Dataset excerpts:
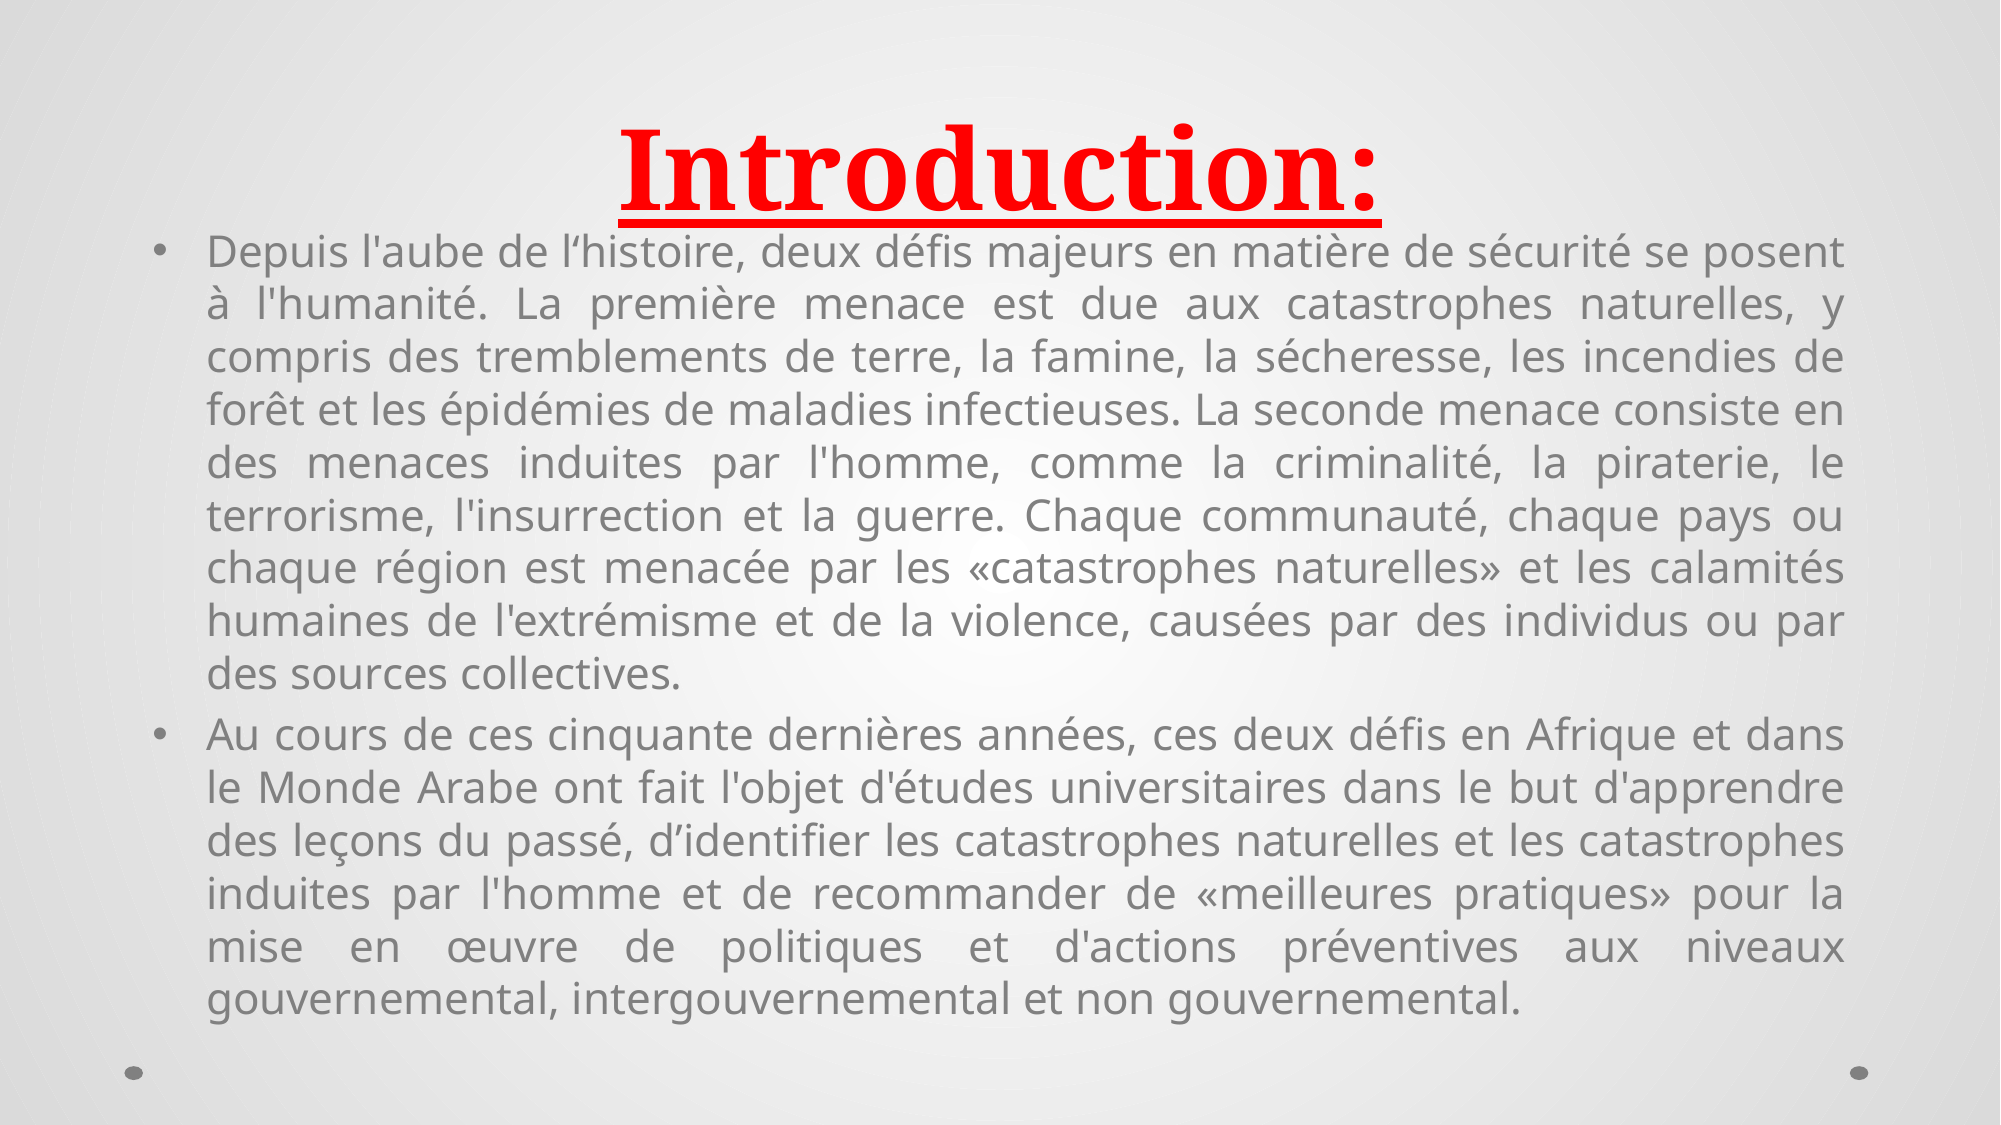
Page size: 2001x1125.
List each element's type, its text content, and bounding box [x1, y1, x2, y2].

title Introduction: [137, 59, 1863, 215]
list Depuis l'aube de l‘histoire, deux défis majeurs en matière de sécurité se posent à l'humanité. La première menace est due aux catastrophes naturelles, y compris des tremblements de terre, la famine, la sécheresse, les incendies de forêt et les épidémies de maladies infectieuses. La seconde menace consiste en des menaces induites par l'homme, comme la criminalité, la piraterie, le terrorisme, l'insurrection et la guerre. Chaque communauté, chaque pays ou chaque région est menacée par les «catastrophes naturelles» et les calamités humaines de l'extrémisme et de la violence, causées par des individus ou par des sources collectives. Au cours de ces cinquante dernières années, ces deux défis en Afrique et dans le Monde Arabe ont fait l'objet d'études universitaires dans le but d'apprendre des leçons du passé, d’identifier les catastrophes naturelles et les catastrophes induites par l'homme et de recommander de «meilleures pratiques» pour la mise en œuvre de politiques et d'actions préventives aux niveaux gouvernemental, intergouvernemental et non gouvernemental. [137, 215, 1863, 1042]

* * *

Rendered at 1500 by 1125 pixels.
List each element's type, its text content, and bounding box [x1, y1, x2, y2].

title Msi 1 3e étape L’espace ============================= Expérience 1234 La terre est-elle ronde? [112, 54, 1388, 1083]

--

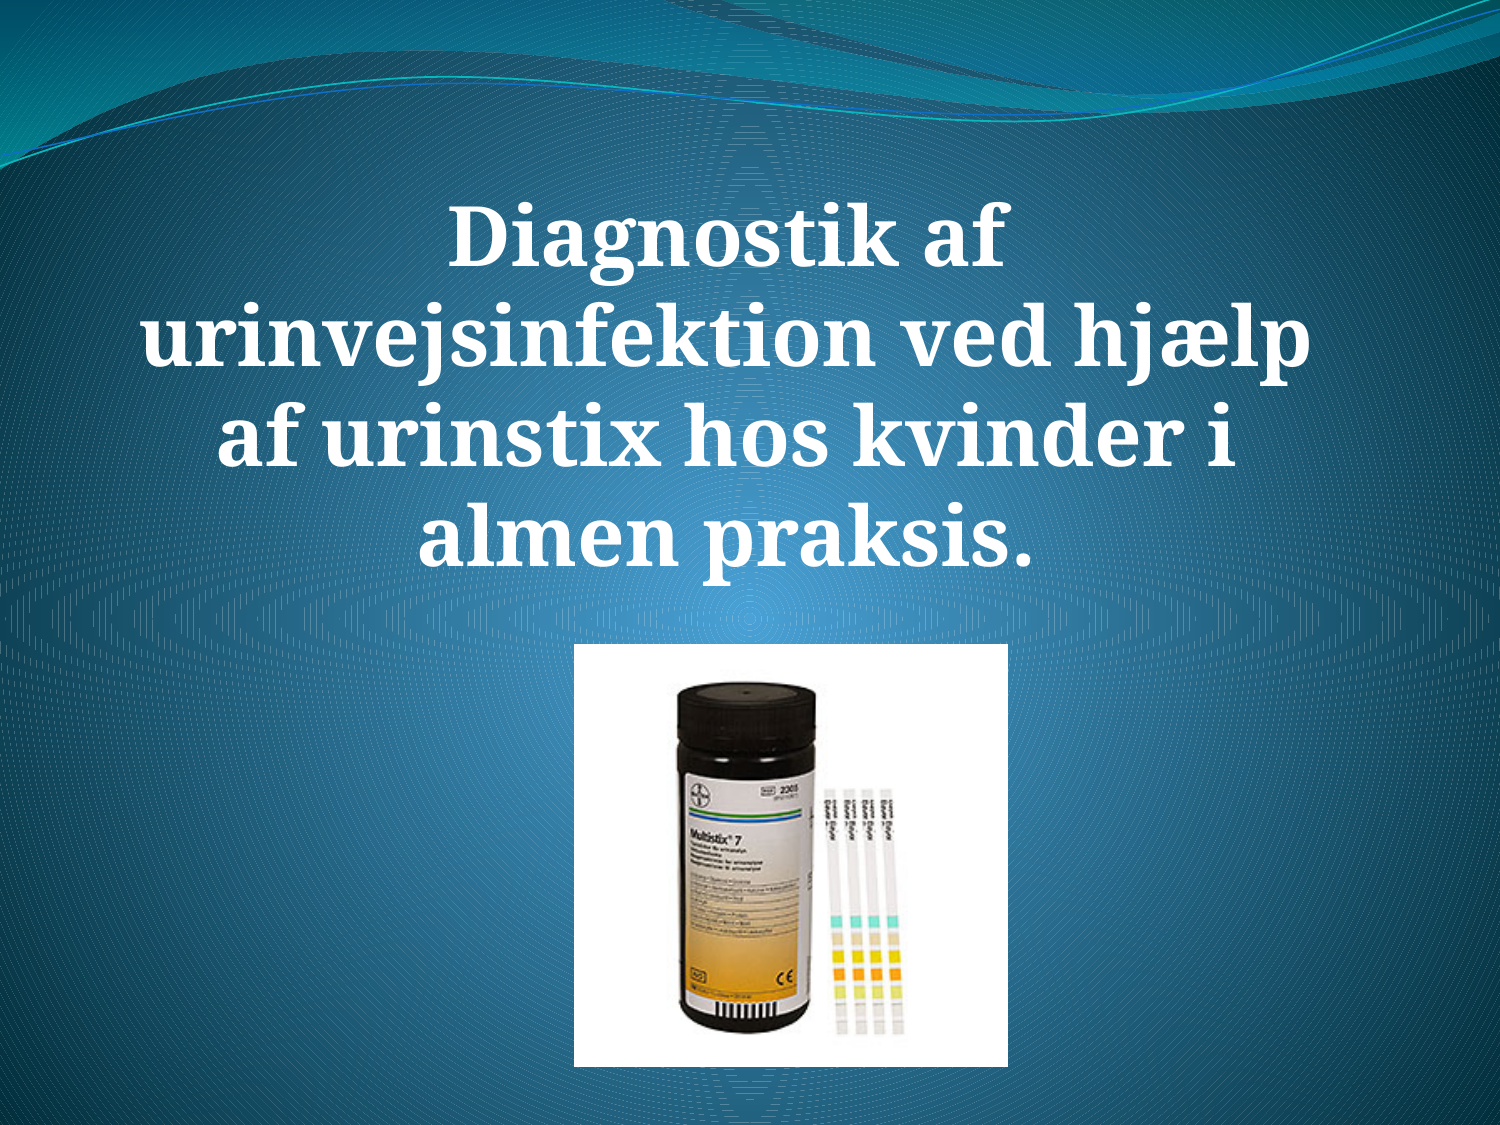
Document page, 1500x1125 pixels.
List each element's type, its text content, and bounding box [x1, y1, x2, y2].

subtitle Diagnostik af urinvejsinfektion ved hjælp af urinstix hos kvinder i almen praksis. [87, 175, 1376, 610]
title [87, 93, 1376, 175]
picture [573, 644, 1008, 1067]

Work to be completed:
Determine how many lines of the data above contain the string "pixels", and give the result with nothing else.

Answer box:
2